The above is how you can prove "Magic" still works.
The biggest problem is we have forgotten most of the spells.
Magic can be defined as "Causing a change in the physical universe through the use of gesture and incantation".
This can be proven empirically by the following experiment:-
Carry out the actions in the last part of the above post.
 Then wave the hand around and say "Oh golly, Oh gosh, by crikey"
Nothing happens, wrong gesture and wrong incantation.
However, if you thrust the throbbing thumb into the mouth and suck hard and shout loudly as many strong swear words as possible the pain miraculously dissipates thus proving the correct gesture and incantation was used which caused a positive change in the physical universe.
This is white magic at work because its a positive change rather than black magic at work which would cause a negative change and end up hurting more.

Science has now come to realise the above is all true and have proven it in the same manner.
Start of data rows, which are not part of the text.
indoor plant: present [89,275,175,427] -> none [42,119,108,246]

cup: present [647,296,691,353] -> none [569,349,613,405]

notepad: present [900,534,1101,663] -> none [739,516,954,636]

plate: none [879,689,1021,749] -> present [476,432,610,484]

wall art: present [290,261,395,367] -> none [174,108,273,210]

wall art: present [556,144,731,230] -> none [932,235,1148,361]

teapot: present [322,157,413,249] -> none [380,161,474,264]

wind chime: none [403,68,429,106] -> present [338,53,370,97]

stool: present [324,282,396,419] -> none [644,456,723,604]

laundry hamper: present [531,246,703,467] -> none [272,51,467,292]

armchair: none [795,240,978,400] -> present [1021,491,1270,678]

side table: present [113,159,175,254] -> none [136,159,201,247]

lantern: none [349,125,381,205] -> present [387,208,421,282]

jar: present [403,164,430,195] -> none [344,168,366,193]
						Swearing: The Fastest Acting Pain Reliever Of Them All.
					

Scientists have just proven the unique power of swearing by inventing fake obscenities and comparing them to the classics.




					www.forbes.com
				



YMMV


----------



## graham-xrf (Mar 17, 2021)

I just knew someone would verify this scientifically!


----------



## Braeden P (Mar 17, 2021)

savarin said:


> The above is how you can prove "Magic" still works.
> The biggest problem is we have forgotten most of the spells.
> Magic can be defined as "Causing a change in the physical universe through the use of gesture and incantation".
> This can be proven empirically by the following experiment:-
> ...


I should try that....


----------



## graham-xrf (Mar 17, 2021)

There was a UK public information clip related to complaints about excessive swearing in TV content. They explained that swearing in proper context was allowed, and that the output would represent common use of language that everyone encounters, including children.
That said, they promised to disallow gratuitous excessive bad language. Casual common, in context swearing would also only happen after the 9:00pm "watershed"

The introductory clip showed a series of situations, like hitting the thumb with a hammer, missing the brake pedal before car goes over new plants and into patio door, and hilariously, an encounter between cops arresting a couple of violent armed robbers! It went something like..

"Hey - you chaps! What on Earth do do think you are doing? You are under arrest!"
"Oh gosh - it's the rozzers nabbed us red-handed. Sorry officer. I did not mean to make your nose bleed quite so much"!
Program makers were not to have their work mangled by artificial constraints driven by the polemic of special interest groups.

It's good to know that an in-context outburst is also good for one's physiology and dopamine generation - er.. "scientifically" I mean!


----------